La clausola in questione, ancora, tanto per la finalità quanto per la struttura, non implica alcuna violazione del divieto di patto leonino (art. 2265 c.c. rilevante anche nei patti parasociali). La circostanza che l’avvio della procedura è condizionata al verificarsi di alcuni specifici eventi, infatti, impedisce alla parte di approfittare di particolari momenti favorevoli (ad esempio, di forte crescita) per escludere l’altro socio dalla partecipazione societaria conseguendo le utilità a questi spettanti.

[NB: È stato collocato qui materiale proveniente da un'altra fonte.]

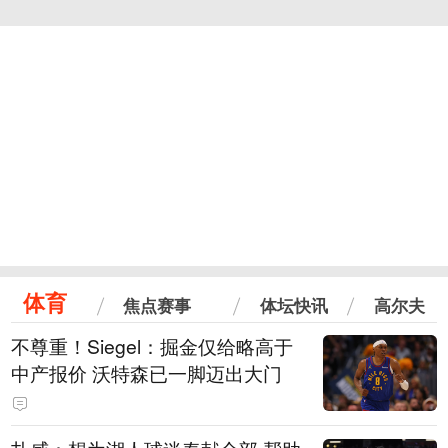
体育
焦点赛事
体坛快讯
高尔夫
不尊重！Siegel：掘金仅给略高于
中产报价 沃特森已一脚迈出大门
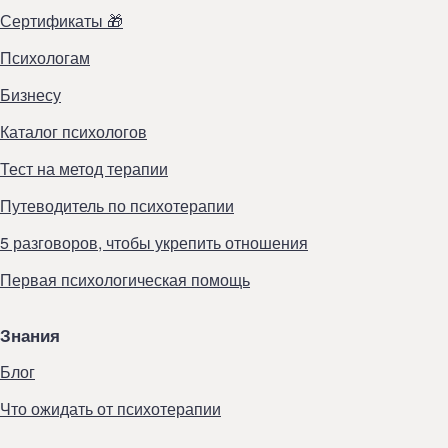
Сертификаты 🎁
Психологам
Бизнесу
Каталог психологов
Тест на метод терапии
Путеводитель по психотерапии
5 разговоров, чтобы укрепить отношения
Первая психологическая помощь
Знания
Блог
Что ожидать от психотерапии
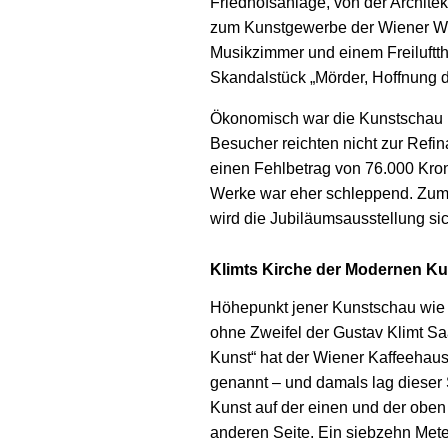
Friedhofsanlage, von der Architek
zum Kunstgewerbe der Wiener Wer
Musikzimmer und einem Freiluftthe
Skandalstück „Mörder, Hoffnung d
Ökonomisch war die Kunstschau n
Besucher reichten nicht zur Refi
einen Fehlbetrag von 76.000 Kron
Werke war eher schleppend. Zum
wird die Jubiläumsausstellung sic
Klimts Kirche der Modernen Ku
Höhepunkt jener Kunstschau wie 
ohne Zweifel der Gustav Klimt Sa
Kunst“ hat der Wiener Kaffeehausl
genannt – und damals lag dieser
Kunst auf der einen und der oben
anderen Seite. Ein siebzehn Meter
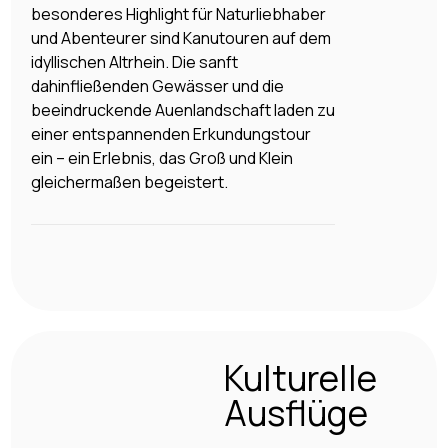
besonderes Highlight für Naturliebhaber
und Abenteurer sind Kanutouren auf dem
idyllischen Altrhein. Die sanft
dahinfließenden Gewässer und die
beeindruckende Auenlandschaft laden zu
einer entspannenden Erkundungstour
ein – ein Erlebnis, das Groß und Klein
gleichermaßen begeistert.
Kulturelle
Ausflüge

Essa, infine, neppure è nulla per violazione della disciplina della durata dei patti parasociali di cui all’art. 2341-bis c.c. (durata non superiore a 5 anni, rinnovabile, e recesso ad nutum in caso di durata indeterminata) nel momento in cui si contempli tra i casi di stallo anche il mancato rinnovo del patto. Ciò in quanto: appare ragionevole, in una società a partecipazione paritaria, considerare il mancato rinnovo di simili patti quale ipotesi di stallo; la clausola non impedisce la modifica dei patti e, quindi, la libertà delle parti di rinegoziarli con l’unico limite che, ove non si riesca a trovare un accordo, si verificherà un’ipotesi di stallo; la doppia opzione (acquistare o vendere) e, dunque, la reciprocità della facoltà impedisce di ravvisare una posizione di mera soggezione in capo al soggetto che, sebbene “subisca” la determinazione del prezzo, ha la facoltà di procedere alla vendita o all’acquisto.